Scanning 180 (20 × 9) combinations balances bias, variance, and sparsity.
X_train, X_test, y_train, y_test = train_test_split(
X, y, test_size=0.2, random_state=42)
param_grid = {
'enet__alpha': np.logspace(-3, 1, 20), # 0.001 → 10
'enet__l1_ratio': np.linspace(0.1, 0.9, 9) # Ridge‑heavy → Lasso‑heavy
}
search = GridSearchCV(pipe, param_grid,
cv=5,
scoring='neg_root_mean_squared_error',
n_jobs=-1, verbose=1)
search.fit(X_train, y_train)
print("Best α:", search.best_params_['enet__alpha'])
print("Best l1_ratio:", search.best_params_['enet__l1_ratio'])
7. Evaluate on the hold‑out set
RMSE tells planners the average dollar error per project; R2R^{2} shows explanatory power.
y_pred = search.predict(X_test)
rmse = mean_squared_error(y_test, y_pred, squared=False)
r2 = r2_score(y_test, y_pred)
print(f"Hold‑out RMSE: ${rmse:,.0f} | R²: {r2:.3f}")
8. Interpret coefficients
Non-zero bars reveal high-cost agencies, borough premiums, and schedule-driven inflation, helping decision-makers focus audits on the priciest drivers.
# recover final feature names
ohe = search.best_estimator_.named_steps['prep'].named_transformers_['cat']
ohe_names = ohe.get_feature_names_out(cat_cols)
feature_names = np.hstack([ohe_names, num_cols])
# reverse scaling for numeric columns
scales = search.best_estimator_.named_steps['prep'] \
.named_transformers_['num'].scale_
coef = search.best_estimator_.named_steps['enet'].coef_
coef[-len(num_cols):] = coef[-len(num_cols):] / scales
imp = (pd.Series(coef, index=feature_names)
.sort_values(key=abs, ascending=False))
plt.figure(figsize=(9,5))
imp.head(15).plot(kind='barh')
plt.gca().invert_yaxis()
plt.title('Top Drivers of Capital‑Project Cost (Elastic Net Coefficients)')
plt.xlabel('Δ Budget (USD)'); plt.tight_layout(); plt.show()
Summary
This Elastic Net pipeline converts raw municipal planning data into a dollar‑level cost forecast and a concise rank‑ordering of budget drivers.

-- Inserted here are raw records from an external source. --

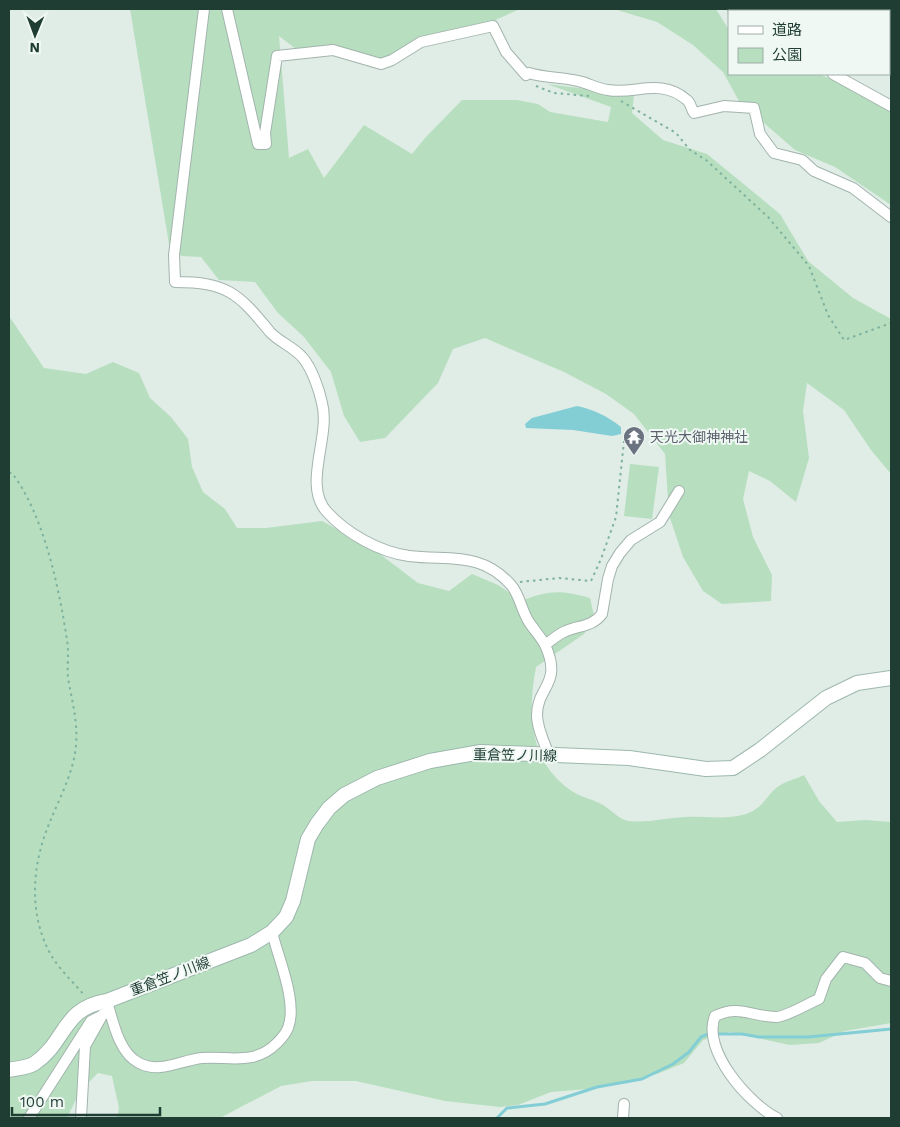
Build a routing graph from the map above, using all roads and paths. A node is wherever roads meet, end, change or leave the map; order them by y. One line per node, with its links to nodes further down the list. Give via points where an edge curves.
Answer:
1 (204, 9): 13 (street, via 174,255 175,282 215,284 233,294 249,306 271,333 303,358 315,382 325,416 316,481 317,497 327,512 348,530 387,551 409,556 474,560 486,564)
2 (227, 9): 3 (street, via 258,144 266,144 277,56 333,50 381,64 421,42 493,26 506,52)
3 (526, 75): 5 (path, via 538,88 554,93); 8 (street, via 577,81 608,90 648,86 688,100 694,113 724,106 754,108 761,136 774,153 802,160 814,171 853,188)
4 (835, 75): 7 (street)
5 (595, 96)
6 (617, 100): 9 (path, via 676,133 690,150 706,160 768,217 809,266 828,315 844,340)
7 (891, 106)
8 (891, 217)
9 (891, 323)
10 (624, 441): 13 (path, via 616,517 591,580 559,578)
11 (9, 473): 20 (path, via 25,491 47,548 67,640 68,676 76,722 76,747 71,770 41,843 35,869 36,916 51,955)
12 (679, 491): 14 (street, via 660,522 631,540 620,553 612,566 602,614 597,620 560,634)
13 (510, 584): 14 (street)
14 (545, 645): 16 (street, via 552,666 551,675 537,716)
15 (891, 678): 16 (main road, 重倉笠ノ川線, via 857,683 826,698 734,768 706,769 629,758)
16 (549, 755): 17 (main road, 重倉笠ノ川線, via 481,752 455,756 400,769 344,795 328,808 308,839 294,901 286,917)
17 (272, 932): 19 (main road, 重倉笠ノ川線, via 251,945); 19 (street, via 291,1000 290,1014 288,1028 282,1038 260,1056 245,1060 203,1058 166,1067 148,1067 127,1055)
18 (891, 980): 27 (street, via 880,978 865,963 843,956 826,979 819,999 777,1017 750,1011 726,1011 716,1016 712,1025 714,1042 731,1077 763,1111)
19 (107, 1001): 20 (main road, 重倉笠ノ川線); 21 (street)
20 (91, 1003): 22 (main road, via 66,1025 51,1048 35,1064)
21 (102, 1015): 24 (street, via 91,1021); 25 (street, via 85,1046)
22 (9, 1070)
23 (624, 1104): 26 (street)
24 (29, 1118)
25 (82, 1118)
26 (623, 1118)
27 (777, 1118)

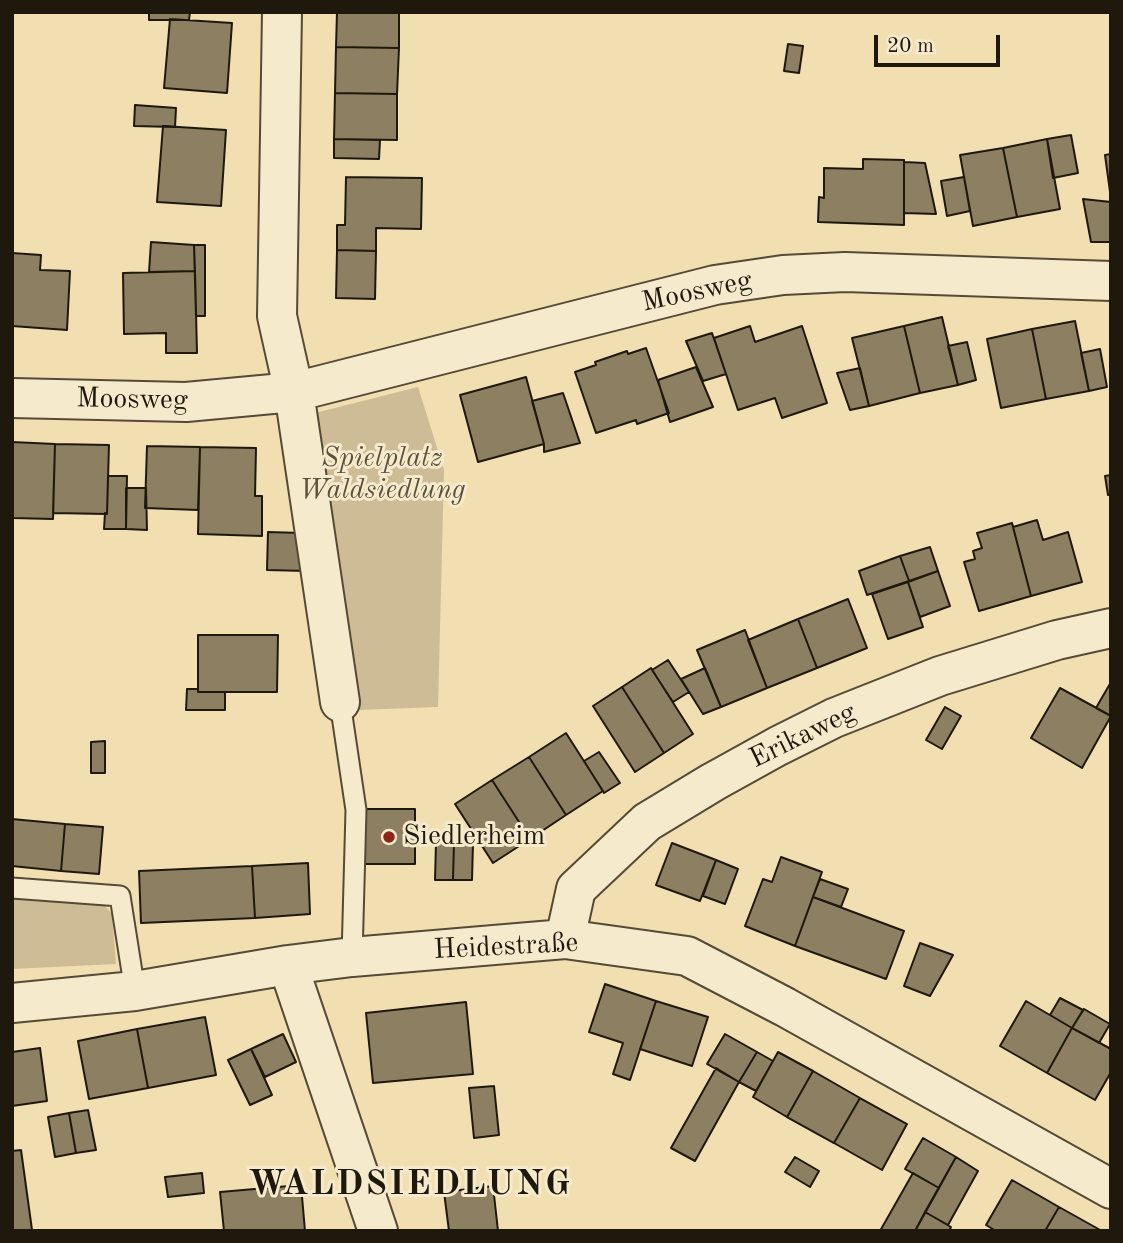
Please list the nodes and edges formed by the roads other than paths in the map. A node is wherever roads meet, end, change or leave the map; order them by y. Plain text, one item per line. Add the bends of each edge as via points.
1 (282, 12) edge
2 (1111, 281) edge
3 (294, 392) junction
4 (12, 398) edge
5 (1111, 628) edge
6 (340, 702) joint
7 (12, 888) edge
8 (565, 939) junction
9 (352, 957) junction
10 (288, 965) junction
11 (135, 991) junction
12 (12, 1003) edge
13 (1111, 1189) edge
14 (378, 1231) edge

1 - 3 street via 277,316
2 - 3 street, Moosweg via 845,272 783,275 715,285
3 - 4 street, Moosweg via 186,402
3 - 6 street
5 - 8 street, Erikaweg via 940,676 834,718 713,782 647,822 576,889
6 - 9 lane via 356,810
7 - 11 lane via 120,896
8 - 9 street, Heidestraße
8 - 13 street, Heidestraße via 687,956
9 - 10 street, Heidestraße
10 - 11 street, Heidestraße
10 - 14 street
11 - 12 street, Heidestraße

Planners can:
- Benchmark early estimates against data‑driven predictions to catch under‑budgeting.
- Spot which agencies, boroughs, or durations overruns inflate costs the most.
- Refresh forecasts quarterly—adding the latest project rows and calling. fit () retrains the entire workflow.
The result: fewer surprises, smarter funding decisions, and greater public trust in big‑ticket urban projects.